Ever since Marilyn Monroe’s less famous namesake, James, came up with his Doctrine almost two centuries ago, America has toyed with isolationism. They tried it in the First World War, and it didn’t work. They tried it in the Second World War, and it didn’t work. And Barack Obama has spent his presidency unsuccessfully trying to raise the drawbridge to the Middle East.

But there is a bit of isolationism going on at the moment that is not catching everybody’s eye: Tax Isolationism.

As the nation fires its engines for the four-yearly circus that is the Presidential Election, candidates for the Republican nomination are outdoing each other in unpassable and unworkable tax reform proposals. Meanwhile, the nominee-presumptive for the Democratic ticket has made her own comments on the issue.

What is remarkable is that all the candidates have concentrated on lowering tax rates and closing loopholes, conjuring up numbers they each know they will not have to justify. After all, America is one of the few countries in the world where the Government’s Budget is a wish-list rather than a statement of intent (Congress never passes Budgets as proposed). They are looking at America as if it were a self-contained island. Their sole material tip of the hat to other countries is the universal objection to inversion transactions, which have been rife in recent years and serve to reduce the US tax base.

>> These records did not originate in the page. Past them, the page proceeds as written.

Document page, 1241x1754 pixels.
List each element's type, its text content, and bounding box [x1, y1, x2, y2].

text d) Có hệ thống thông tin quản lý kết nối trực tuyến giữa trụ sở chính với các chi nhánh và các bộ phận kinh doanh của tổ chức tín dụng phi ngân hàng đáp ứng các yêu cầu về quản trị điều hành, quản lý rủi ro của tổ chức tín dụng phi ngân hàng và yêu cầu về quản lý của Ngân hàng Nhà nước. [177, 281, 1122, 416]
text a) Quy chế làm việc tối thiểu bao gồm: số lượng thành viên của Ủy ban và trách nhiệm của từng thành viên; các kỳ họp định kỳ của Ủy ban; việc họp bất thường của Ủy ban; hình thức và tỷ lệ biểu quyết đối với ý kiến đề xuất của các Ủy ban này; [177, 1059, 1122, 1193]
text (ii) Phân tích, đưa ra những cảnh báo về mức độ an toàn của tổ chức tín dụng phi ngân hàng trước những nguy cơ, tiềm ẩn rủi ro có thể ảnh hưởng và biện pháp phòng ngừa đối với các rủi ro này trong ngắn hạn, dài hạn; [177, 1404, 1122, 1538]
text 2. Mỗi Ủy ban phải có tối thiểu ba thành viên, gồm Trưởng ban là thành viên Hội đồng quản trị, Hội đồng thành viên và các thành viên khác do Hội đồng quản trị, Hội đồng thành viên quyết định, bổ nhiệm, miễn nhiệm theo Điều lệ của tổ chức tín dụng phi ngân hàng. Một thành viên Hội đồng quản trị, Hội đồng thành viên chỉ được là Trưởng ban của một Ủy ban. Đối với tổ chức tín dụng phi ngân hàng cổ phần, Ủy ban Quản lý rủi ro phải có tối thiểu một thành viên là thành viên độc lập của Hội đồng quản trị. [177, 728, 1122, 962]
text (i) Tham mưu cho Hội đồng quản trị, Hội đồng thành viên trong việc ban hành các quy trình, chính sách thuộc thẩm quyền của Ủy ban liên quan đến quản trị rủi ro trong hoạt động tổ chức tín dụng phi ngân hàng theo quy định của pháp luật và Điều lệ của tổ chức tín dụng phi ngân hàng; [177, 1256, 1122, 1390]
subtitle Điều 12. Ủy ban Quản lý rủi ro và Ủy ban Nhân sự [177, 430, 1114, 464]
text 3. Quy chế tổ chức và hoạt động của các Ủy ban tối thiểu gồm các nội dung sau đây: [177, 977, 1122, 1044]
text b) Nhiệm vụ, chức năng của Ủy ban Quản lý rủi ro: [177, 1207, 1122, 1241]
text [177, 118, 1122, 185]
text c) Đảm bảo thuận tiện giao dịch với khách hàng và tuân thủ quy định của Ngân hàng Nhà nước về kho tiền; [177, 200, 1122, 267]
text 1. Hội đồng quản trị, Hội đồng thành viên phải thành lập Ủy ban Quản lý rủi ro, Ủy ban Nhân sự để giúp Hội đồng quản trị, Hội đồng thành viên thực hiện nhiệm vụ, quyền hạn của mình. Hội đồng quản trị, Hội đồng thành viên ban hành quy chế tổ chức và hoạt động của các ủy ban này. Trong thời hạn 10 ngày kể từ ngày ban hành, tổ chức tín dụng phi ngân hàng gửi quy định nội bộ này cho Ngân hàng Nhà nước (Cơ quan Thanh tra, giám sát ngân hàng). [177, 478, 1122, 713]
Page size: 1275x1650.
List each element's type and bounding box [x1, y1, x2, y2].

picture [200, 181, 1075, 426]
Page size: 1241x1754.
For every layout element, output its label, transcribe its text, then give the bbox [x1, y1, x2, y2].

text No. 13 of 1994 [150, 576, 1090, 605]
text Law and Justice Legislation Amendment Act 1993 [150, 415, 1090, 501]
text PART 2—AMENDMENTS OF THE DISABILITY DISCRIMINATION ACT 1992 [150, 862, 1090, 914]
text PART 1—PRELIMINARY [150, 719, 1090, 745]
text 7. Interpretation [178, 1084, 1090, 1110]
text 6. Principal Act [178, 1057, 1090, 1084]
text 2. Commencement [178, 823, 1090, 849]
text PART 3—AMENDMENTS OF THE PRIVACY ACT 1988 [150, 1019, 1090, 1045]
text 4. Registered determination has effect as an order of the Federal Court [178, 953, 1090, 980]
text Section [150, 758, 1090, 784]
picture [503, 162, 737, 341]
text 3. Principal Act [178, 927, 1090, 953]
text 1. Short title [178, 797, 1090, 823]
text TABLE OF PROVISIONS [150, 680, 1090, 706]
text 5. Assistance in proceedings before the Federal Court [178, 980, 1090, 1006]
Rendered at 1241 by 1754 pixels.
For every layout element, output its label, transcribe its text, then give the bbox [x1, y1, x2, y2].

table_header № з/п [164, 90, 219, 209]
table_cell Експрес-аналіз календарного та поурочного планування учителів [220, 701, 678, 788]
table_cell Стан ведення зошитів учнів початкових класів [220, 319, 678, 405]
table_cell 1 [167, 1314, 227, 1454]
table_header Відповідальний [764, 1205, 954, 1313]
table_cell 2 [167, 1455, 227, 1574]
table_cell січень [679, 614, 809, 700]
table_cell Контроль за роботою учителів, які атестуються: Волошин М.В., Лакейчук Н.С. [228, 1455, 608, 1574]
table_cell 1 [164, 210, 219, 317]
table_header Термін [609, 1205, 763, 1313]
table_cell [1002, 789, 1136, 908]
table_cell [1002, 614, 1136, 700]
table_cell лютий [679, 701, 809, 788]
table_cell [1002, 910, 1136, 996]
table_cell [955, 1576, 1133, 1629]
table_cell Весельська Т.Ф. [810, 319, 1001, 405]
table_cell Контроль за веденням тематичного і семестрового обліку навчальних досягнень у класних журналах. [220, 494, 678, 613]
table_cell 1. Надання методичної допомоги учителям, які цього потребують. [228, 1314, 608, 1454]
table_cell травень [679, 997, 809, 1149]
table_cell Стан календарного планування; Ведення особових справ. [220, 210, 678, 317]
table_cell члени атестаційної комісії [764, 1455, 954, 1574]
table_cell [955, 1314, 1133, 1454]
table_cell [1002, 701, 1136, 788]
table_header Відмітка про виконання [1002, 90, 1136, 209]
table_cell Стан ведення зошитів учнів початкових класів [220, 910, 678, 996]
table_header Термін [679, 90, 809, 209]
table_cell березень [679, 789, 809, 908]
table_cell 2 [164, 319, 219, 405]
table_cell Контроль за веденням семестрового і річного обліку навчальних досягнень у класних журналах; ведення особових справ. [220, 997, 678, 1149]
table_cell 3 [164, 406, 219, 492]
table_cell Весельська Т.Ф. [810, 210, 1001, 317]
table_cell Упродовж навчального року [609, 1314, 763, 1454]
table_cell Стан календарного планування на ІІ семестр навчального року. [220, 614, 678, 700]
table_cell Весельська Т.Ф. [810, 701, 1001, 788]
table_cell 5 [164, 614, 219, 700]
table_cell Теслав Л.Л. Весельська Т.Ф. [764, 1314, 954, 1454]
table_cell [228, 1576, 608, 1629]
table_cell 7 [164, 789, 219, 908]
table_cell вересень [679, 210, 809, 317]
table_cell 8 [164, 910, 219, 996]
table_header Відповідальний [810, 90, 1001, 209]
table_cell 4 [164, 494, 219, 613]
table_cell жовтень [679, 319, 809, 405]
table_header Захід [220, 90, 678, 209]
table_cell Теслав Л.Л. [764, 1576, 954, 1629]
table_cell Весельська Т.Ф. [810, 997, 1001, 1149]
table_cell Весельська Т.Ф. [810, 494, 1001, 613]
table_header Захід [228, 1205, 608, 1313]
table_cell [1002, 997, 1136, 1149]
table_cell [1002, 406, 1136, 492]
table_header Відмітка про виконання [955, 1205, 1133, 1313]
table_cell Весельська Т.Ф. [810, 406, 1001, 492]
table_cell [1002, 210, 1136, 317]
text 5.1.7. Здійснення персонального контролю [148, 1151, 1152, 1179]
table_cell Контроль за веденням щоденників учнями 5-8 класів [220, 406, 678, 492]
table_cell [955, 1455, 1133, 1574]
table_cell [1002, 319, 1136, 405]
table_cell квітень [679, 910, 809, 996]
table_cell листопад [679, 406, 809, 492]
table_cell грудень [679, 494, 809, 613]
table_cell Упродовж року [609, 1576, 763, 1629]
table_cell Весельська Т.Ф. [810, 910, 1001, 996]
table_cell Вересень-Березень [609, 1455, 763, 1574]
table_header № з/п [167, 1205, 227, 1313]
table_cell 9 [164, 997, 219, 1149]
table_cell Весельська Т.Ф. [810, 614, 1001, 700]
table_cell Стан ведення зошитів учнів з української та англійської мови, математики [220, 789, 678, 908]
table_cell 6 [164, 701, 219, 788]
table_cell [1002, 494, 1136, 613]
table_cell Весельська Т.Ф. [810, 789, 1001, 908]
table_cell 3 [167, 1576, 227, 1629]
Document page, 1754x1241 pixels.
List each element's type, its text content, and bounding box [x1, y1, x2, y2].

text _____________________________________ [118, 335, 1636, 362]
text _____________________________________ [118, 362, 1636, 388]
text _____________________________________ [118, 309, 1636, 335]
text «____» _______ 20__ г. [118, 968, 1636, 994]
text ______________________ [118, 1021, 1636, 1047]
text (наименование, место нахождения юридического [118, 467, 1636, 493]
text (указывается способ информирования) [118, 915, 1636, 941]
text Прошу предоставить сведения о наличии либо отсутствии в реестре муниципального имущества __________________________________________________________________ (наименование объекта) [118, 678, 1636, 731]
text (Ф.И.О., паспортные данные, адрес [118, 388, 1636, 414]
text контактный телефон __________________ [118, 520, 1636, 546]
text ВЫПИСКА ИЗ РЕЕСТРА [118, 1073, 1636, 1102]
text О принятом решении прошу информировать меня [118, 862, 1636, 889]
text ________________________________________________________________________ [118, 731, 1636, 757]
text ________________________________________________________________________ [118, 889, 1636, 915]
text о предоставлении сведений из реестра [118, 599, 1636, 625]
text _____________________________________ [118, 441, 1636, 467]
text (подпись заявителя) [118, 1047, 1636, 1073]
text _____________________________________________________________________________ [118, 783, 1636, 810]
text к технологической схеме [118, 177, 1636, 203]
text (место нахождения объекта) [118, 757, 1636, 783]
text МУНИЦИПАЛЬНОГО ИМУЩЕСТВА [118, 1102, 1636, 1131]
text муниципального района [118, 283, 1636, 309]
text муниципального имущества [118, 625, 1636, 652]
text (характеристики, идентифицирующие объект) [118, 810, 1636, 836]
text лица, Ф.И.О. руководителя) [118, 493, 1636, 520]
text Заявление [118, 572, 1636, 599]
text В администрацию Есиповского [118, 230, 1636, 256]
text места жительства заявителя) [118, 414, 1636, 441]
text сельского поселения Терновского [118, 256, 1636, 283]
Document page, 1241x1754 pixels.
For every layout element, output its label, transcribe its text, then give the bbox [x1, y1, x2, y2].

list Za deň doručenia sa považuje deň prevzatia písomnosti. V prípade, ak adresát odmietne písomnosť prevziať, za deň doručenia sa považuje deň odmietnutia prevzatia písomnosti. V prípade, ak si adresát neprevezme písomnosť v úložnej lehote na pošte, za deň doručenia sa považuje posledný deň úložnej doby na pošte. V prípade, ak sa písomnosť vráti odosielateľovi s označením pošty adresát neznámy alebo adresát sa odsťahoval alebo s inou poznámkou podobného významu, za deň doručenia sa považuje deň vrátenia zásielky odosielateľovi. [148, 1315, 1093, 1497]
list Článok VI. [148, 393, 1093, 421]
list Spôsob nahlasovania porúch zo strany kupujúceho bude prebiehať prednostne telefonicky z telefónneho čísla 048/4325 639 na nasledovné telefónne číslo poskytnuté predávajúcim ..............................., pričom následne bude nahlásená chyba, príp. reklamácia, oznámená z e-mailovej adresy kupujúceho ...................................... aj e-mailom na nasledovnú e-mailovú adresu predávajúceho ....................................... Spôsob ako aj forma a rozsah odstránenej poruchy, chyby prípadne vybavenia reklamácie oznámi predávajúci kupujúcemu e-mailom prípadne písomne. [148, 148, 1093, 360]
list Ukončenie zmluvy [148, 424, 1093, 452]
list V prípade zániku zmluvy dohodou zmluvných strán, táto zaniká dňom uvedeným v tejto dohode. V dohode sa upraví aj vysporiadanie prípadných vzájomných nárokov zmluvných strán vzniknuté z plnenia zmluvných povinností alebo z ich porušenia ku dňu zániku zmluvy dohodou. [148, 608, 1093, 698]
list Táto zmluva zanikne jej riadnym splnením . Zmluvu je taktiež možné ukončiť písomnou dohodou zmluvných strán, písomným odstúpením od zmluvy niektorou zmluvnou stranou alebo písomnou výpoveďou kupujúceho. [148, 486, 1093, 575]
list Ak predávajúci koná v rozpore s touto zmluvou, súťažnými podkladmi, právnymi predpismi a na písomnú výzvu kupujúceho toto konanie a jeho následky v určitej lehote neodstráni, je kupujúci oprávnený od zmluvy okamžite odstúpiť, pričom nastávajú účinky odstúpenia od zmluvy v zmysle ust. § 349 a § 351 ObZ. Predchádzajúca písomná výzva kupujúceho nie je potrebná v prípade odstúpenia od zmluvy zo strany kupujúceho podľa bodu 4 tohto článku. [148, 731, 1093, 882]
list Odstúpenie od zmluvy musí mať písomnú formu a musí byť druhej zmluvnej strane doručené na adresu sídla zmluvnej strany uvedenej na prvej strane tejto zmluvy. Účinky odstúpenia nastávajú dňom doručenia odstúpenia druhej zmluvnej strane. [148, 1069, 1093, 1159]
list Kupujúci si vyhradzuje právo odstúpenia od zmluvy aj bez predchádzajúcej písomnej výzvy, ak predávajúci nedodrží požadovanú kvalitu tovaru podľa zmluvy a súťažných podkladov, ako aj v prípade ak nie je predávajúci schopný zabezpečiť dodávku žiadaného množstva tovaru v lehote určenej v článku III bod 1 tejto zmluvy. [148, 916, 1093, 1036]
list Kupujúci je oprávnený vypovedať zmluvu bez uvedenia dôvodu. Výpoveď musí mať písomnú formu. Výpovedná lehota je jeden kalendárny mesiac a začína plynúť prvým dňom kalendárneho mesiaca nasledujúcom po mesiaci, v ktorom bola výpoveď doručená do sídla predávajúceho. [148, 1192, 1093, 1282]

In the meantime, BEPS is fast taking shape, and the US Treasury is belatedly realizing that, as European nations apply the rules and import more profit to their shores, in a zero-sum game the big loser is the U.S. of A. which is by far the busiest player in the international economy.

The big question now is whether the US will try and torpedo part of the BEPS program. At this late stage that would not go down well internationally. As regards automatic exchange of information, America may end up trailing much of the world since the Federal authorities evidently have limited legal right to demand States’ statistics.

On the other hand,  America’s antithetical view to John Donne’s meditation, ‘No man is an island,’ may not be all bad. As Mrs Arthur Miller herself once observed, ‘If I’d obeyed all the rules, I’d never have got anywhere’.

One thought on “Going it alone?

  1. You omit to mention that Arthur Miller’s family hails from Radomyśl Wielki, the Galician town in which the grandfather of another great writer – though one, alas, who has enjoyed rather less good fortune with the ladies – was born.